IESE Insight
The Amazon effect: ready for the next disruption?
Amazon, celebrating its 25th anniversary, has grown into an e-commerce giant capable of transforming any sector it touches. Here's how that happened (and what may happen next).
Much of the so-called "retail apocalypse" of recent years is down to Amazon. Founded as Cadabra by Jeff Bezos in 1994 and listed on the stock exchange in 1997, Amazon has transformed from its origins as an online bookseller to include an endless range of products, both new and secondhand.
The undisputed leader of e-commerce has backed many traditional businesses into a corner, but it has also become a unique platform that has allowed companies to develop online on a scale they would otherwise be unable to contemplate, as IESE's Joan Jané explores with the case of Amazon and mybabyallergy.com.
Listing on Amazon can cause sales to skyrocket, especially for modest-sized businesses, but it also creates a host of challenges, related to supply chains and customer service, not to mention added costs.
Limitless ambition
Amazon's growth has been spectacular, in part due to its strong culture of innovation and reinvesting its profits. The creation of Amazon Web Services in 2006 was an early entry into cloud computing, while in 2007 it launched the innovative Kindle, which marked its first foray into producing hardware.
The idea to use drones for home delivery, which the company proposed in 2013, is emblematic of Amazon's willingness to disrupt. And although IESE's Evgeny Kaganer warned at the time that the project was unfeasible in the short term, he also predicted that the use of robotics in industry would eventually spill over into everyday life.
Another clear example of Amazon's innovation vocation is its new shop concept of Amazon Go, whose first store opened in early 2018. In a session on checkout-free supermarkets, IESE lecturer Miquel Lladó highlighted Amazon's capacity to put the client in the center of its operations and eliminate inconveniences (lines, in this case).
The question isn't whether Amazon will enter your sector, but when. For example, it already has a finger in the healthcare pie, having bought startups and licenses to distribute medical and pharmaceutical supplies as well as signing directors in the field.
"Healthcare has all the hallmarks of a market ripe for disruption," Anders W. Fogstrup, of Mundipharma, pointed out in IESE Insight magazine. "Neither healthcare payers nor providers have managed to find the right formula to break the traditional price-per-pill model. For a company like Amazon, which excels in customer satisfaction and unconventional thinking, this entrenched thinking must be appealing...What we have learned from Amazon over the years is never to count it out."
Amazon — in direct competition with Google, Apple and Microsoft — looks like it may radically transform healthcare, suggests IESE's José Luis Nueno in a report forecasting the development of health industry supply chains. (Note: the report was only available in Spanish.)
Nueno believes that, in the short term, Amazon will access the sector via distribution, where it is highly competitive, requires little innovation and carries less regulatory risk. It could start out as a drug retailer, later moving into the distribution of medical supplies, relying on Amazon Web Services and its ability to manage hospital data, to avoid stock shortages or surpluses. This could lead to a move into wholesaling, "as a global buying agent."

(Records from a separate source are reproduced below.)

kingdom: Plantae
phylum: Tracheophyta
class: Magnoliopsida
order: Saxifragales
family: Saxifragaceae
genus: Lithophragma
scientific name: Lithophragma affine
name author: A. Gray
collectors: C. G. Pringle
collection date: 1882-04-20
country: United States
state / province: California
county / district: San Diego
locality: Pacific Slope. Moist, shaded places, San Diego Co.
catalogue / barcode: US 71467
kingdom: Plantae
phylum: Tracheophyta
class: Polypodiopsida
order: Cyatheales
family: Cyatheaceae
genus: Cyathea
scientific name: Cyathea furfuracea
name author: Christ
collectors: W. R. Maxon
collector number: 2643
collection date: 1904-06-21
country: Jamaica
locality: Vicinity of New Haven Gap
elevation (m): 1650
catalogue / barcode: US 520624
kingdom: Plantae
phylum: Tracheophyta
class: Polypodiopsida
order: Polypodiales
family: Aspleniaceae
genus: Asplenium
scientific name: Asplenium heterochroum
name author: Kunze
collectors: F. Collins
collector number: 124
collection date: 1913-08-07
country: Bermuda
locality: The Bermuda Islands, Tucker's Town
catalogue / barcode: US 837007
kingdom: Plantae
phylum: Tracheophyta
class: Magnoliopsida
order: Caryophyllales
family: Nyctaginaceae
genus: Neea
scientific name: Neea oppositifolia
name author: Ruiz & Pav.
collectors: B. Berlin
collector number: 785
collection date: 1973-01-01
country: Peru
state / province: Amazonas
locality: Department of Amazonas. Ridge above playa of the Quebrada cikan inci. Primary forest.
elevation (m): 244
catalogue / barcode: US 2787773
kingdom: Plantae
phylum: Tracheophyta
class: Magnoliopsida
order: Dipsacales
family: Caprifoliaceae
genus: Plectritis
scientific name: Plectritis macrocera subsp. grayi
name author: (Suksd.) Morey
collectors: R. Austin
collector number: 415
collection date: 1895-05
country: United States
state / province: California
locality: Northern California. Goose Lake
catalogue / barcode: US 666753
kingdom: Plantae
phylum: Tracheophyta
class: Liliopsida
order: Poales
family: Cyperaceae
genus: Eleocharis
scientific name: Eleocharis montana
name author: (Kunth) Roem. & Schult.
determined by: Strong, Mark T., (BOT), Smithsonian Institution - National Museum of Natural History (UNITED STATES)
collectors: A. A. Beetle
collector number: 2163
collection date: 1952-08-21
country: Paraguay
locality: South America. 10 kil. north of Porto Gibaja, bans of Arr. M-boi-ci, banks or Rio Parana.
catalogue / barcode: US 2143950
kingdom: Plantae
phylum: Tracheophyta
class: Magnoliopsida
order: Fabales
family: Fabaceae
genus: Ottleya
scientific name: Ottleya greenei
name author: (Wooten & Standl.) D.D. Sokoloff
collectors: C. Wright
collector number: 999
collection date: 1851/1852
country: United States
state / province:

Amazon considers this growth into different sectors as a way of continuing to bring more value to its customers, according to "Amazon: balancing customer centricity with employee engagement," a case study by IESE's Jaume Ribera, Alejandro Lago and Larisa Tatge.
Is Amazon too powerful?
Nonetheless, the more business areas Amazon encompasses, from product delivery to audiovisual services, the more potentially worrying its growing power becomes. The disruption is not just in terms of how the e-commerce giant has changed the way consumers shop and the way that sellers sell. There are also signs that, as one of the largest employers in some areas, Amazon is having disruptive effects on local labor markets and wages, according to research by José Azar, Ioana Marinescu and Marshall Steinbaum.
Lately the company finds itself caught up in the wider "techlash" happening against Facebook and Google, as explored in IESE Insight's report "Tech at a turning point." The citizen revolt against Amazon's plans to build a headquarters in Queens, New York, took many by surprise. The more that Amazon continues its unstoppable march into other business areas — from food delivery to healthcare to streaming services — the more concerns are being raised over its (somghtreports.iese.edu/en/tech-at-a-turning-point/e might say too) successful business model. U.S. presidential candidate Elizabeth Warren has even vowed to break up the company, if elected.
It is yet to be seen how Amazon will face down these new challenges, even as it continues to take on — and presumably transform — new sectors. Executives can learn a lot from its game-changing business model and customer centricity. Yet there are also serious side effects that managers should take time to ponder, too.